Unit of Immunology and Chronic Disease, Division of Physiology, Institute of Environmental Medicine, Karolinska Institutet, Stockholm, Sweden.
Clin Exp Immunol. 2013 Dec;174(3):441-8. doi: 10.1111/cei.12181.
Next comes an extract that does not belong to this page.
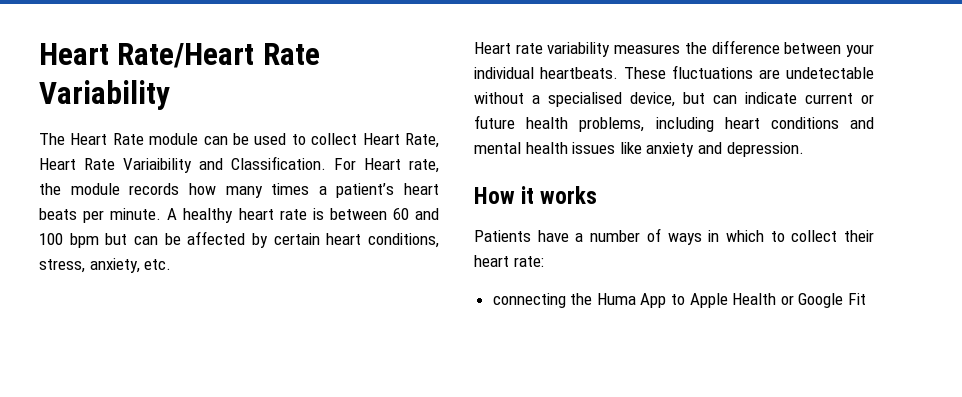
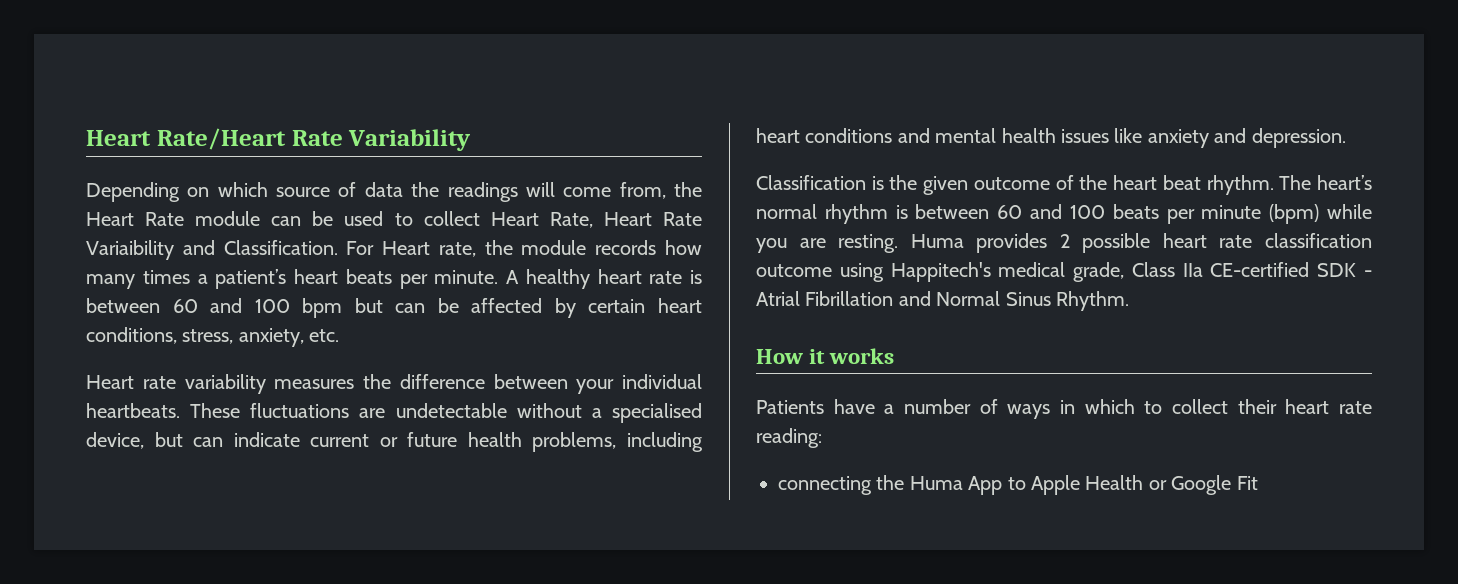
[39,133,65,145] The -> [86,182,703,202] Depending on which source of data the readings will come from, the
(804, 149) none -> [756,175,1373,195] [756,204,1372,224] [756,233,1372,253] [756,262,1372,282] [756,291,1129,311] // Classification is the given outcome of the heart beat rhythm. The heart’s normal rhythm is between 60 and 100 beats per minute (bpm) while you are resting. Huma provides 2 possible heart rate classification outcome using Happitech's medical grade, Class IIa CE-certified SDK - Atrial Fibrillation and Normal Sinus Rhythm.
[513,256,544,267] rate: -> [1339,401,1372,414] [756,428,822,448] rate reading:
The risk of premature death is high in haemodialysis (HD) patients. Antibodies against cardiolipin (anti-CL) are thrombogenic in diseases such as systemic lupus erythematosus (SLE). CL is easily oxidized (Ox) and plays a role in apoptosis. In this work we studied immunoglobulin (Ig)M anti-CL and anti-OxCL in HD-patients. We conducted an observational study with a prospective follow-up examining the relationship between anti-CL, anti-OxCL and mortality risk in a well-characterized cohort of 221 prevalent HD patients [56% men, median age 66 (interquartile range 51-74) years, vintage time 29 (15-58) months] with a mean follow-up period of 41 (20-48 months). According to the receiver operator characteristic (ROC) analysis, anti-OxCL [area under the curve (AUC) 0·62, P < 0·01], but not anti-CL (AUC 0·52, P = 0·2), is associated with mortality. In crude and adjusted Cox analysis, every log increase in anti-OxCL inversely predicted all-cause [adjusted hazard ratios (HR) 0·62 (0·43-0·89)] and CVD-related [adjusted HR 0·56 (0·32-0·98)] mortality. Patients with anti-OxCL levels below median also had increased all-cause and cardiovascular disease (CVD)-related mortality. Although anti-OxCL and anti-phosphorylcholine (PC) were related positively to each other (ρ = 0·57, P < 0·01), patients with one or two of these autoantibody levels below the median were associated with an incrementally increased death risk. Anti-OxCL were co-factor β2-GPI-independent; anti-CL from patients with anti-phospholipid antibody syndrome were β2-GPI-dependent, while sera from HD-patients less so. Sera from healthy donors was not β2-GPI-dependent. Anti-OxCL IgM is β2-glycoprotein 1 (GPI)-independent and a novel biomarker; low levels are associated with death among HD patients (and high levels with decreased risk). Combination with anti-PC increases this association. Putative therapeutic implications warrant further investigation.
在血液透析(HD)患者中,过早死亡的风险很高。抗心磷脂(anti-CL)抗体在红斑狼疮(SLE)等疾病中具有血栓形成作用。CL 很容易被氧化(Ox),并在细胞凋亡中发挥作用。在这项工作中,我们研究了 HD 患者中的 IgM 抗-CL 和抗-OxCL。我们进行了一项观察性研究,前瞻性随访了 221 例典型 HD 患者(56%为男性,中位年龄 66(51-74)岁,治疗时间 29(15-58)个月),平均随访时间为 41(20-48)个月),研究了抗-CL、抗-OxCL 与死亡率之间的关系。根据接收者操作特征(ROC)分析,抗-OxCL[曲线下面积(AUC)0·62,P<0·01],而不是抗-CL(AUC 0·52,P=0·2)与死亡率相关。在未经调整和调整后的 Cox 分析中,抗-OxCL 每增加一个对数,全因死亡的风险就会降低[调整后的危害比(HR)0·62(0·43-0·89)]和心血管疾病(CVD)相关死亡的风险[调整后的 HR 0·56(0·32-0·98)]。抗-OxCL 水平低于中位数的患者也有更高的全因死亡和心血管疾病(CVD)相关死亡风险。尽管抗-OxCL 和抗磷酰胆碱(PC)之间存在正相关(ρ=0·57,P<0·01),但这些自身抗体中有一种或两种水平低于中位数的患者,其死亡风险会逐渐增加。抗-OxCL 与β2-糖蛋白 I 无关;抗磷脂抗体综合征患者的抗-CL 依赖于β2-糖蛋白 I,而 HD 患者的抗-CL 则不然。健康供体的血清不依赖于β2-糖蛋白 I。抗-OxCL IgM 与β2-糖蛋白 1(GPI)无关,是一种新的生物标志物;低水平与 HD 患者的死亡相关(高水平与风险降低相关)。与抗-PC 结合可增加这种关联。进一步的治疗意义值得进一步研究。